Brown Jacket Guy gave the pastry case a dubious look. “They don’t look like they were even very good to start with.”

“Then why the fuck do you always come straight over here?” I stalked over to the nearest shelf, grabbed a bag of Cool Ranch Doritos, and threw them at him. “There. Those have enough preservatives in them that they’ll still taste good after the heat death of the universe. Happy?”

“No?” He wrinkled his nose. “The heat death of the universe?”

“Yeah,” I said. I blamed Cash and his audiobooks. He’d been listening to a bunch of stuff about space lately. “You know? The thing I’d give my left nut for right now, because at least this conversation would be over!”

Brown Jacket Guy opened his mouth, then closed it again, then opened it and said, “Can I at least get an Americano?”

I fixed him with a stare. “Are you going to bitch about it tasting bad?”

“That depends. Are you going to make it properly?”

“I’m gonna make it like I always make it.”

“So no, then.” He made an unhappy face. “I’ll take it to go.”

“And a pastry?” I asked, just to be an asshole.

Fucker didn’t even blink.

Just pointed at one of the sad Danishes—it might have been apple, but who the fuck knew—and said, “Give me that one.”

I stared at him and he stared at me, and I figured both of us were wondering who was winning here, and then I moved in behind the counter and hunted for the tongs and a paper bag. I jammed the Danish in the bag with enough force that it ripped and slapped it on the counter. “Two fifty.”

“And my Americano?”

I groaned. He was definitely winning.

I turned on the machine and glared at him while it made its usual burbling and hissing noises. Fuck if I knew what it was doing. If there was an instruction manual, I’d never seen it, and I wouldn’t have read it even if I had. I added a scoop of grounds. Bobby kept telling me I needed to grind the beans fresh for every cup, but fuck that. The machine was new, and I hated it. I wanted to go back to the old drip-brew pot, but Bobby had gotten it in his head that people wanted fancy espressos and, somehow, that I could make them. He was wrong on both counts. People did not come to Goose Run Gas for nice things, and they sure as shit knew better than to expect me to provide them.

The machine took forever to dribble out a brown liquid that passed for coffee. When it was done, or near enough, I jammed a lid on the cup and slid it across the counter to the guy. “There. Coffee.”
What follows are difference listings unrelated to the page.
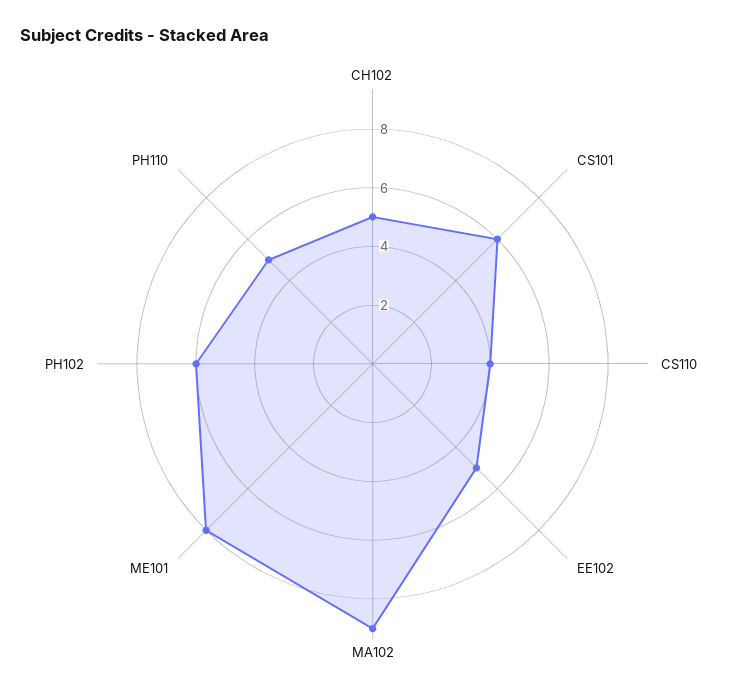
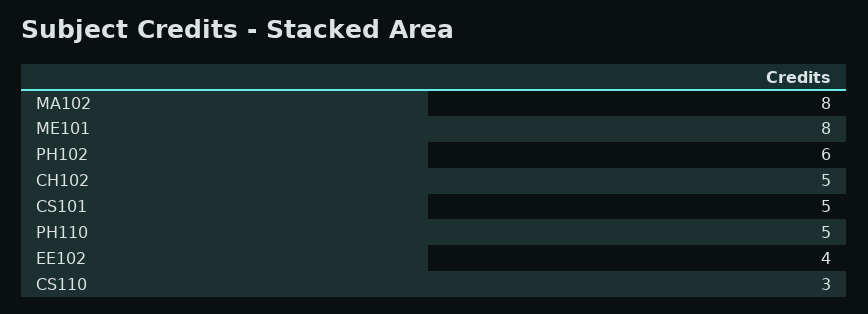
CS101: 6 -> 5
CS110: 4 -> 3
EE102: 5 -> 4
MA102: 9 -> 8

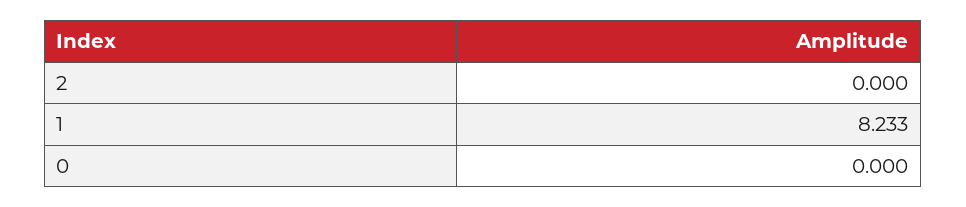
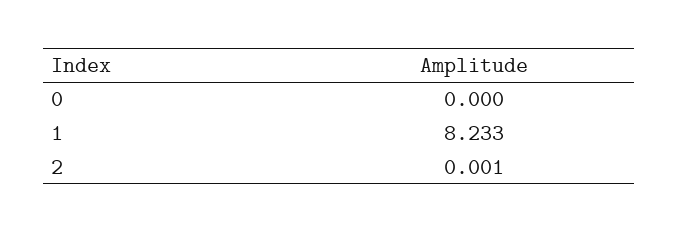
2: 0 -> 0.001

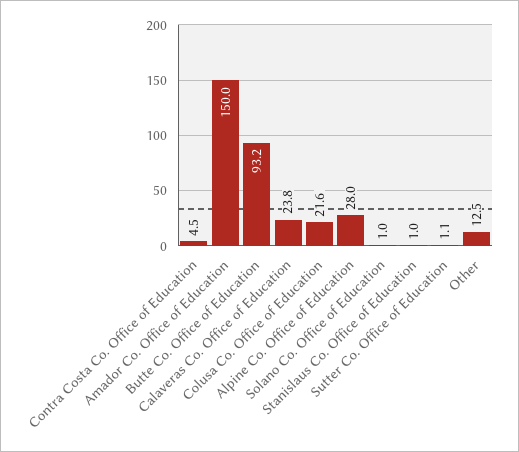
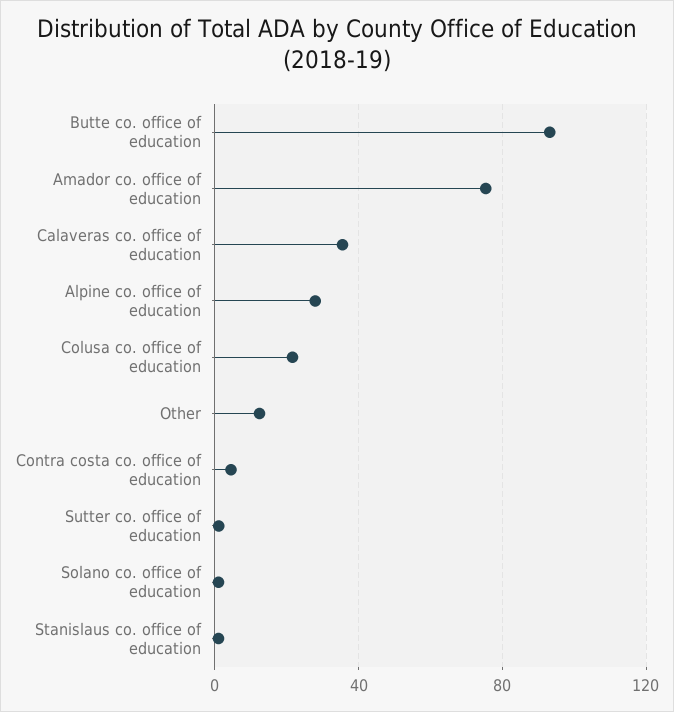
Amador Co. Office of Education: 150 -> 75
Calaveras Co. Office of Education: 23.8 -> 35

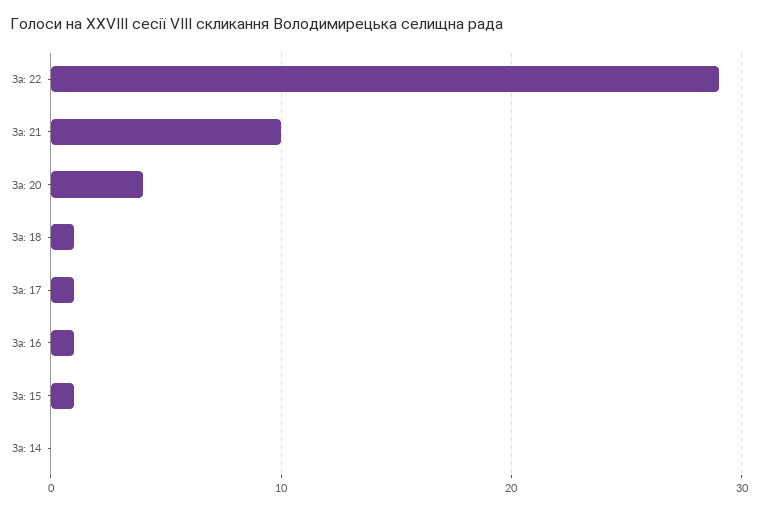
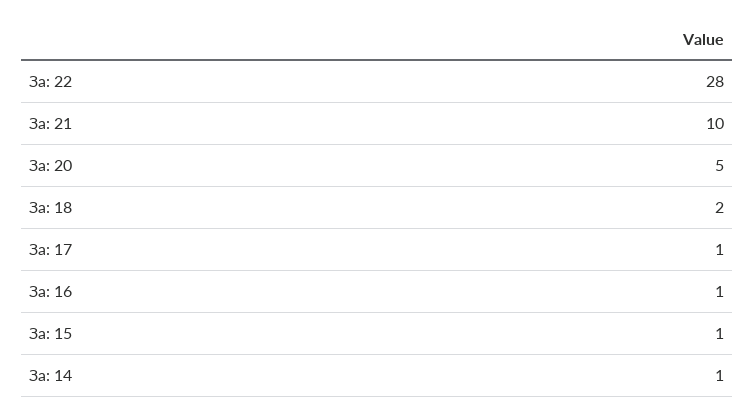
За: 22: 29 -> 28
За: 20: 4 -> 5
За: 18: 1 -> 2
За: 14: 0 -> 1

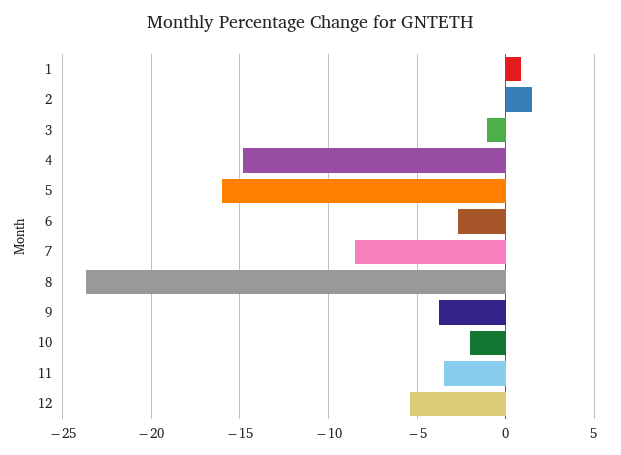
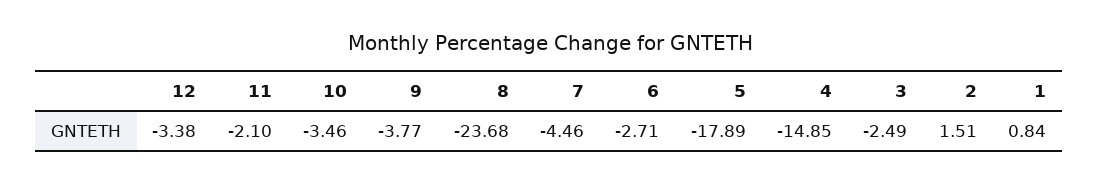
3: -1 -> -2.49
5: -16 -> -17.89
7: -8.5 -> -4.46
10: -2 -> -3.46
11: -3.5 -> -2.1
12: -5.5 -> -3.38

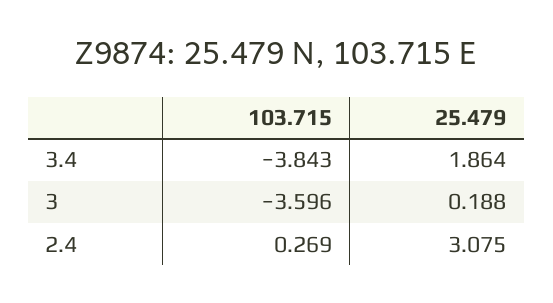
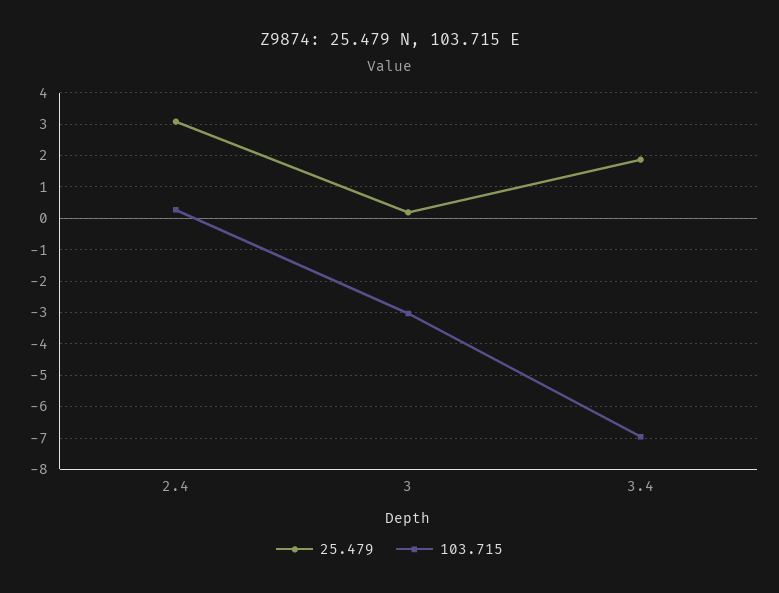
103.715, 3.4: -3.843 -> -7
103.715, 3: -3.596 -> -3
“Is it as nasty and bitter as you?” he asked, wrapping his hand around the cup.

My glare intensified. “Here’s hoping. Maybe while you drink it, you can ask yourself why you come in here every goddamn night if it’s so terrible.”

“You are literally the only place open.”

“That’s because normal people are at home asleep at this hour,” I said. “You could try buying a thermos and making your coffee at home.”

He blinked. “Wow. You are really nailing this customer service thing.”

I flipped him the bird.

He slid a ten-dollar bill onto the counter and then still just stood there.